» **To do**
Transcribe the text of every item below line for line, leaving the pictures out of your answer.

» **Collected data entries**
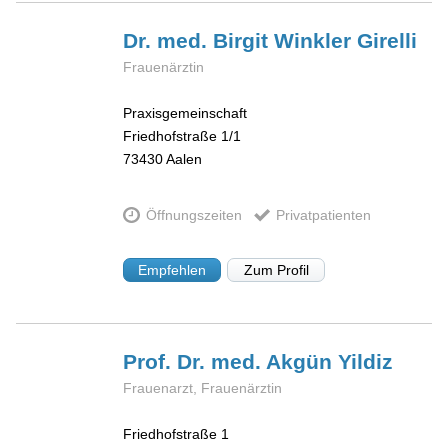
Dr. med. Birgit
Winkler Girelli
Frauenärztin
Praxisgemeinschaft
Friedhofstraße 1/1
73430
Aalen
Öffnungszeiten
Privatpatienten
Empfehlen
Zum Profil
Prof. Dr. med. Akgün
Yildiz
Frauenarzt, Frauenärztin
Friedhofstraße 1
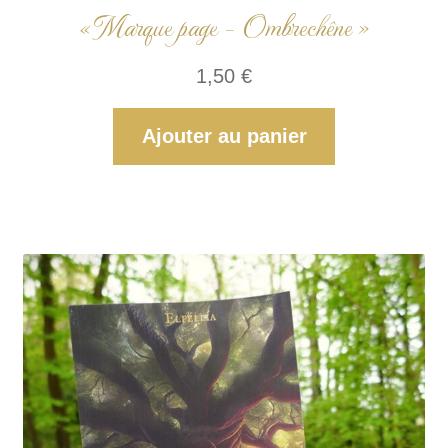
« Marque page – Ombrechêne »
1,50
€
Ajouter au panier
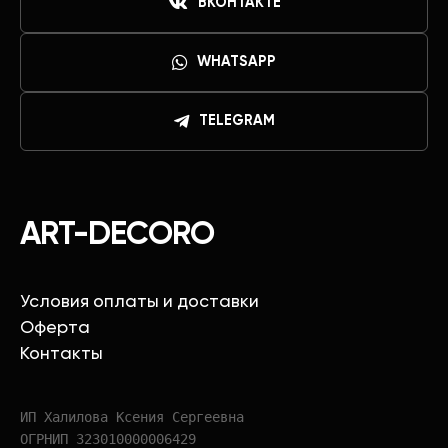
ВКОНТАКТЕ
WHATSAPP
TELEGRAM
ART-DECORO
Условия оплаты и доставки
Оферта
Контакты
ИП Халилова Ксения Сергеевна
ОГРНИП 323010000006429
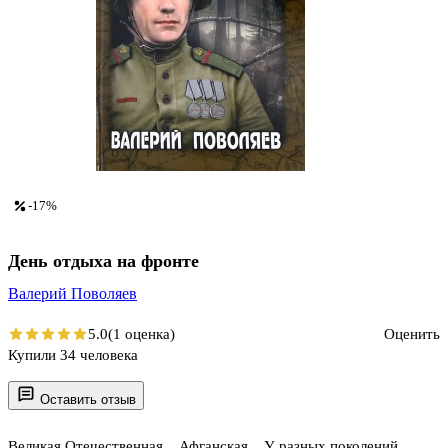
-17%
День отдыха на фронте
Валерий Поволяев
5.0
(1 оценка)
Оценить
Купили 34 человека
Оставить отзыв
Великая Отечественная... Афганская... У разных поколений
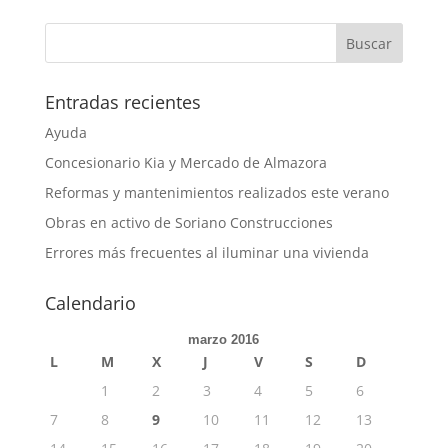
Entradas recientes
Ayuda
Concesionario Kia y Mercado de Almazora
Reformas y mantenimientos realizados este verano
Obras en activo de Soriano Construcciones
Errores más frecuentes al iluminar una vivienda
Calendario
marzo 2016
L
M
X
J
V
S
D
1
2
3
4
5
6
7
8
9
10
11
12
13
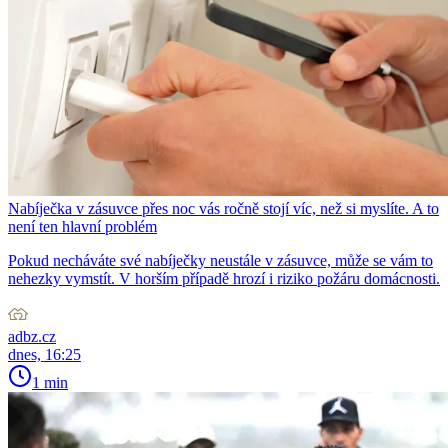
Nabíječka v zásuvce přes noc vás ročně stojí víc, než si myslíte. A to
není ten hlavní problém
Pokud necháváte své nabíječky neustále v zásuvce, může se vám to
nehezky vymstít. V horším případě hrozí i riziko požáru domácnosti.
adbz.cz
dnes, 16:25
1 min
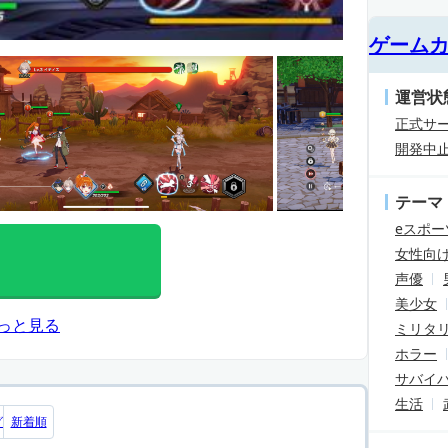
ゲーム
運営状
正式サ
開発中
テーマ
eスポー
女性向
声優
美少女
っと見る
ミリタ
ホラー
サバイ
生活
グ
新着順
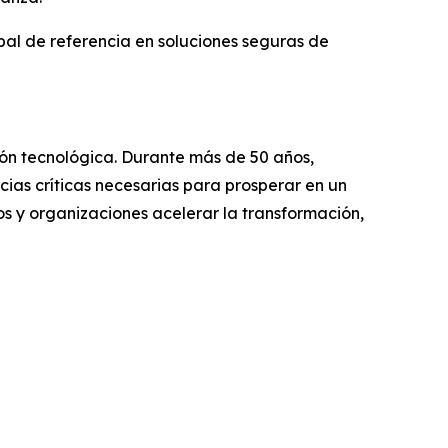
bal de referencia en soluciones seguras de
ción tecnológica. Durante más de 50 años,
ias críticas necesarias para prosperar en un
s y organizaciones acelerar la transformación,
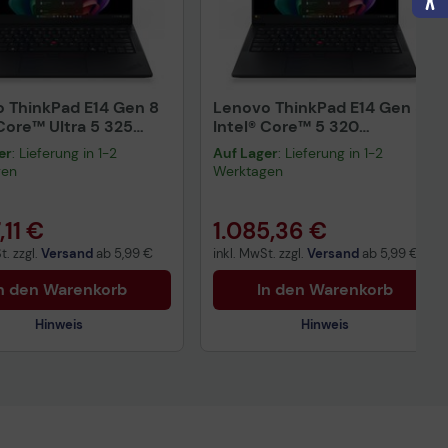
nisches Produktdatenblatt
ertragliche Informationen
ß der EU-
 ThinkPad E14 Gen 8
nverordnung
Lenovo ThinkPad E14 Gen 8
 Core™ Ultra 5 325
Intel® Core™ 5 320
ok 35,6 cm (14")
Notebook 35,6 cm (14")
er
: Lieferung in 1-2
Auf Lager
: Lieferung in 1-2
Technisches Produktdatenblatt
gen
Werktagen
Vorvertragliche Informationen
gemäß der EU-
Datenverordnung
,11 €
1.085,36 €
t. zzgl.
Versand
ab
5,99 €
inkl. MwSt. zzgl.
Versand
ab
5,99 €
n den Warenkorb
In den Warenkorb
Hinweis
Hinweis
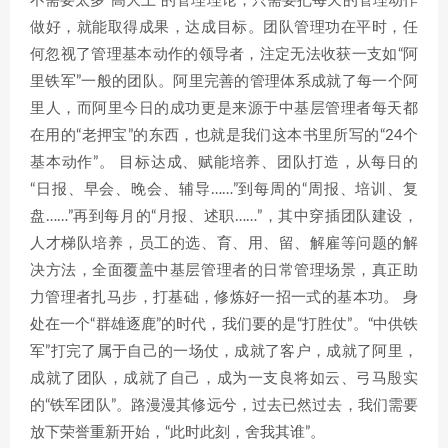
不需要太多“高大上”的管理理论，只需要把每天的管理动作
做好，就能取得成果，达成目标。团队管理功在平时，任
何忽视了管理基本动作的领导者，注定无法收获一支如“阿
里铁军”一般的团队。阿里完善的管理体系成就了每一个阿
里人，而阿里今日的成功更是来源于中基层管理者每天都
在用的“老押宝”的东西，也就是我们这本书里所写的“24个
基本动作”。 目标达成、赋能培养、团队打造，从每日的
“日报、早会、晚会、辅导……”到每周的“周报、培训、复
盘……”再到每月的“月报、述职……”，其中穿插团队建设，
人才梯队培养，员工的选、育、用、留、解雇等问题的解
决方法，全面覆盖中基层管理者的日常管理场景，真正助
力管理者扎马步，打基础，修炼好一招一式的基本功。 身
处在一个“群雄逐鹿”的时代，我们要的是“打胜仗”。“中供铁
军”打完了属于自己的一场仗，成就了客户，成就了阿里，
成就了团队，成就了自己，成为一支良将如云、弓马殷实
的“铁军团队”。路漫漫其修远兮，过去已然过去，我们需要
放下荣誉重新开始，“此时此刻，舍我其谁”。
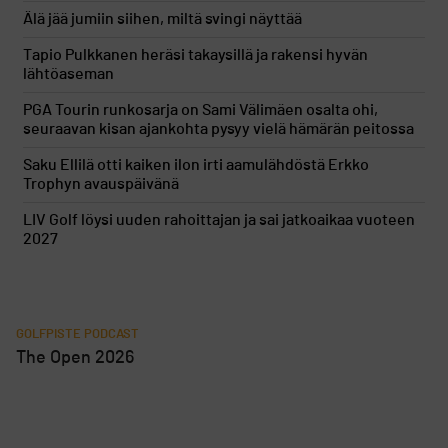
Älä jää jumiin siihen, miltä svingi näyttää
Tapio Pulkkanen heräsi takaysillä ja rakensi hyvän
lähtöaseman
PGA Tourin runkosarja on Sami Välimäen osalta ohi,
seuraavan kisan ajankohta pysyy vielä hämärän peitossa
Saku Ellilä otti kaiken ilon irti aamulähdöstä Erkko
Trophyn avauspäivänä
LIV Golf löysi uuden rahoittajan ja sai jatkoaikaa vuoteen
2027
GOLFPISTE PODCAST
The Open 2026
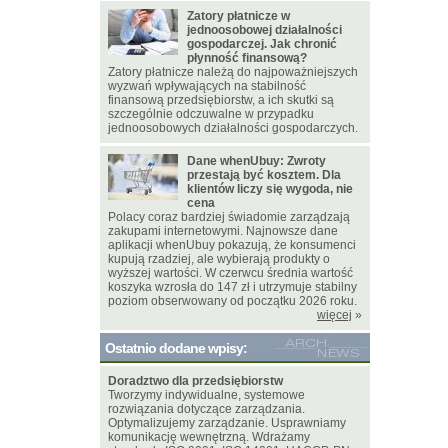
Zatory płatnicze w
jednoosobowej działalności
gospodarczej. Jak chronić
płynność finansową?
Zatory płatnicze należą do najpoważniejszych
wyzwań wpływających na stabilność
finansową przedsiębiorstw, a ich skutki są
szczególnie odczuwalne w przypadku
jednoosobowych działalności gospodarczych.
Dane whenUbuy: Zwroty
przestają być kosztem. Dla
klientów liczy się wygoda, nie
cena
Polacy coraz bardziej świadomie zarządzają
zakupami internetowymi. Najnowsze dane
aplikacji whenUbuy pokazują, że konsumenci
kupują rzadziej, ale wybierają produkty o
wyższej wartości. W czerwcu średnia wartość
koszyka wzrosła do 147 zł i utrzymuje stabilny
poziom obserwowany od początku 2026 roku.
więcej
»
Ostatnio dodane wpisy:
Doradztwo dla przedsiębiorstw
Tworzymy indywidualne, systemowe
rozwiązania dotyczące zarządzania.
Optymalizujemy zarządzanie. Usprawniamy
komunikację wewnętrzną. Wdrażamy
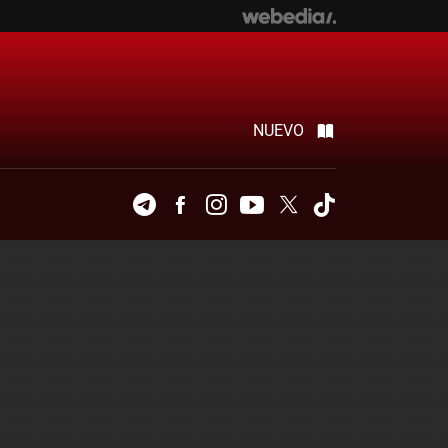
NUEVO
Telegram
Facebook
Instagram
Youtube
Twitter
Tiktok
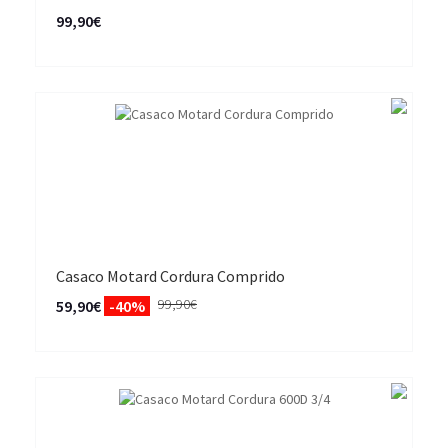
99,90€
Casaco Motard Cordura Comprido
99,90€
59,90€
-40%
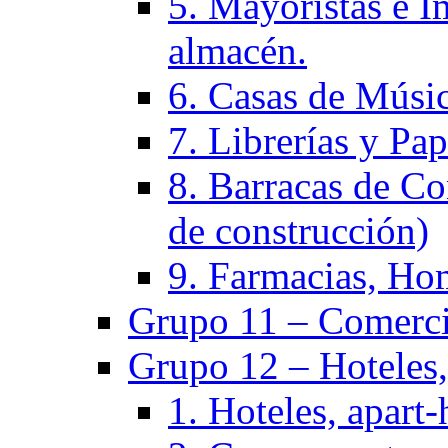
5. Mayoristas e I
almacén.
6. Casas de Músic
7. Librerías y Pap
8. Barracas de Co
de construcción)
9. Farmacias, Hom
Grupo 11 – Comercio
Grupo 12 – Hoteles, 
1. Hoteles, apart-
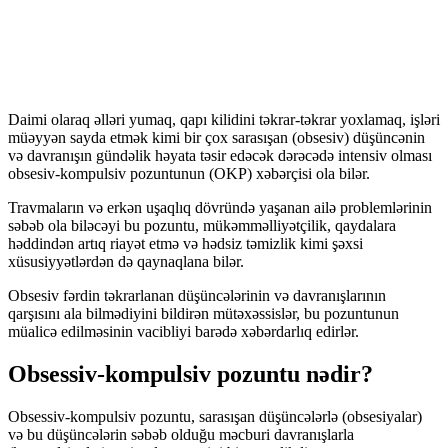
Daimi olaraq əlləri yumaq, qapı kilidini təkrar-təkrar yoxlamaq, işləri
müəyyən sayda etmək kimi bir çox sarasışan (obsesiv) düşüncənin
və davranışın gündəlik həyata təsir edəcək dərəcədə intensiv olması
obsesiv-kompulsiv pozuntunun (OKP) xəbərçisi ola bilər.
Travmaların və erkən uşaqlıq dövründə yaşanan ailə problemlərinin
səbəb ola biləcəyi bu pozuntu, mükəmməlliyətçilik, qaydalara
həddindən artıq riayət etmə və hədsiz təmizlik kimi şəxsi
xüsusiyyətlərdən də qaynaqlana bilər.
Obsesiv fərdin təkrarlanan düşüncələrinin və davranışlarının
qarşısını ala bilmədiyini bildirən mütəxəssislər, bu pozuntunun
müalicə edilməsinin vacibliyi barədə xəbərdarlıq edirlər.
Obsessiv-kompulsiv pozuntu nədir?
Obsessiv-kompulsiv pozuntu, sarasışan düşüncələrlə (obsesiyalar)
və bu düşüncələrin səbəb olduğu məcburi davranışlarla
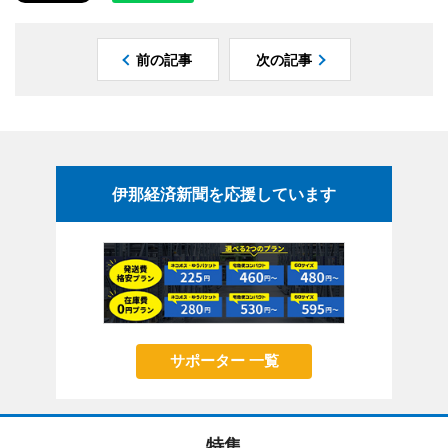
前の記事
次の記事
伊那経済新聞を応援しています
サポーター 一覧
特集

» **Answer for the task**
Dr. med. Birgit
Winkler Girelli
Frauenärztin
Praxisgemeinschaft
Friedhofstraße 1/1
73430
Aalen
Öffnungszeiten
Privatpatienten
Empfehlen
Zum Profil
Prof. Dr. med. Akgün
Yildiz
Frauenarzt, Frauenärztin
Friedhofstraße 1
« Marque page – Ombrechêne »
1,50
€
Ajouter au panier
ВКОНТАКТЕ
WHATSAPP
TELEGRAM
ART-DECORO
Условия оплаты и доставки
Оферта
Контакты
ИП Халилова Ксения Сергеевна
ОГРНИП 323010000006429
-17%
День отдыха на фронте
Валерий Поволяев
5.0
(1 оценка)
Оценить
Купили 34 человека
Оставить отзыв
Великая Отечественная... Афганская... У разных поколений
Entradas recientes
Ayuda
Concesionario Kia y Mercado de Almazora
Reformas y mantenimientos realizados este verano
Obras en activo de Soriano Construcciones
Errores más frecuentes al iluminar una vivienda
Calendario
marzo 2016
L
M
X
J
V
S
D
1
2
3
4
5
6
7
8
9
10
11
12
13
Nabíječka v zásuvce přes noc vás ročně stojí víc, než si myslíte. A to
není ten hlavní problém
Pokud necháváte své nabíječky neustále v zásuvce, může se vám to
nehezky vymstít. V horším případě hrozí i riziko požáru domácnosti.
adbz.cz
dnes, 16:25
1 min
ゲーム
運営状
正式サ
開発中
テーマ
eスポー
女性向
声優
美少女
っと見る
ミリタ
ホラー
サバイ
生活
グ
新着順
bal de referencia en soluciones seguras de
ción tecnológica. Durante más de 50 años,
ias críticas necesarias para prosperar en un
s y organizaciones acelerar la transformación,
nisches Produktdatenblatt
ertragliche Informationen
ß der EU-
 ThinkPad E14 Gen 8
nverordnung
Lenovo ThinkPad E14 Gen 8
 Core™ Ultra 5 325
Intel® Core™ 5 320
ok 35,6 cm (14")
Notebook 35,6 cm (14")
er
: Lieferung in 1-2
Auf Lager
: Lieferung in 1-2
Technisches Produktdatenblatt
gen
Werktagen
Vorvertragliche Informationen
gemäß der EU-
Datenverordnung
,11 €
1.085,36 €
t. zzgl.
Versand
ab
5,99 €
inkl. MwSt. zzgl.
Versand
ab
5,99 €
n den Warenkorb
In den Warenkorb
Hinweis
Hinweis
不需要太多“高大上”的管理理论，只需要把每天的管理动作
做好，就能取得成果，达成目标。团队管理功在平时，任
何忽视了管理基本动作的领导者，注定无法收获一支如“阿
里铁军”一般的团队。阿里完善的管理体系成就了每一个阿
里人，而阿里今日的成功更是来源于中基层管理者每天都
在用的“老押宝”的东西，也就是我们这本书里所写的“24个
基本动作”。 目标达成、赋能培养、团队打造，从每日的
“日报、早会、晚会、辅导……”到每周的“周报、培训、复
盘……”再到每月的“月报、述职……”，其中穿插团队建设，
人才梯队培养，员工的选、育、用、留、解雇等问题的解
决方法，全面覆盖中基层管理者的日常管理场景，真正助
力管理者扎马步，打基础，修炼好一招一式的基本功。 身
处在一个“群雄逐鹿”的时代，我们要的是“打胜仗”。“中供铁
军”打完了属于自己的一场仗，成就了客户，成就了阿里，
成就了团队，成就了自己，成为一支良将如云、弓马殷实
的“铁军团队”。路漫漫其修远兮，过去已然过去，我们需要
放下荣誉重新开始，“此时此刻，舍我其谁”。
Älä jää jumiin siihen, miltä svingi näyttää
Tapio Pulkkanen heräsi takaysillä ja rakensi hyvän
lähtöaseman
PGA Tourin runkosarja on Sami Välimäen osalta ohi,
seuraavan kisan ajankohta pysyy vielä hämärän peitossa
Saku Ellilä otti kaiken ilon irti aamulähdöstä Erkko
Trophyn avauspäivänä
LIV Golf löysi uuden rahoittajan ja sai jatkoaikaa vuoteen
2027
GOLFPISTE PODCAST
The Open 2026
Zatory płatnicze w
jednoosobowej działalności
gospodarczej. Jak chronić
płynność finansową?
Zatory płatnicze należą do najpoważniejszych
wyzwań wpływających na stabilność
finansową przedsiębiorstw, a ich skutki są
szczególnie odczuwalne w przypadku
jednoosobowych działalności gospodarczych.
Dane whenUbuy: Zwroty
przestają być kosztem. Dla
klientów liczy się wygoda, nie
cena
Polacy coraz bardziej świadomie zarządzają
zakupami internetowymi. Najnowsze dane
aplikacji whenUbuy pokazują, że konsumenci
kupują rzadziej, ale wybierają produkty o
wyższej wartości. W czerwcu średnia wartość
koszyka wzrosła do 147 zł i utrzymuje stabilny
poziom obserwowany od początku 2026 roku.
więcej
»
Ostatnio dodane wpisy:
Doradztwo dla przedsiębiorstw
Tworzymy indywidualne, systemowe
rozwiązania dotyczące zarządzania.
Optymalizujemy zarządzanie. Usprawniamy
komunikację wewnętrzną. Wdrażamy
NUEVO
Telegram
Facebook
Instagram
Youtube
Twitter
Tiktok
99,90€
Casaco Motard Cordura Comprido
99,90€
59,90€
-40%
5. Mayoristas e I
almacén.
6. Casas de Músic
7. Librerías y Pap
8. Barracas de Co
de construcción)
9. Farmacias, Hom
Grupo 11 – Comercio
Grupo 12 – Hoteles, 
1. Hoteles, apart-
Daimi olaraq əlləri yumaq, qapı kilidini təkrar-təkrar yoxlamaq, işləri
müəyyən sayda etmək kimi bir çox sarasışan (obsesiv) düşüncənin
və davranışın gündəlik həyata təsir edəcək dərəcədə intensiv olması
obsesiv-kompulsiv pozuntunun (OKP) xəbərçisi ola bilər.
Travmaların və erkən uşaqlıq dövründə yaşanan ailə problemlərinin
səbəb ola biləcəyi bu pozuntu, mükəmməlliyətçilik, qaydalara
həddindən artıq riayət etmə və hədsiz təmizlik kimi şəxsi
xüsusiyyətlərdən də qaynaqlana bilər.
Obsesiv fərdin təkrarlanan düşüncələrinin və davranışlarının
qarşısını ala bilmədiyini bildirən mütəxəssislər, bu pozuntunun
müalicə edilməsinin vacibliyi barədə xəbərdarlıq edirlər.
Obsessiv-kompulsiv pozuntu nədir?
Obsessiv-kompulsiv pozuntu, sarasışan düşüncələrlə (obsesiyalar)
və bu düşüncələrin səbəb olduğu məcburi davranışlarla
前の記事
次の記事
伊那経済新聞を応援しています
サポーター 一覧
特集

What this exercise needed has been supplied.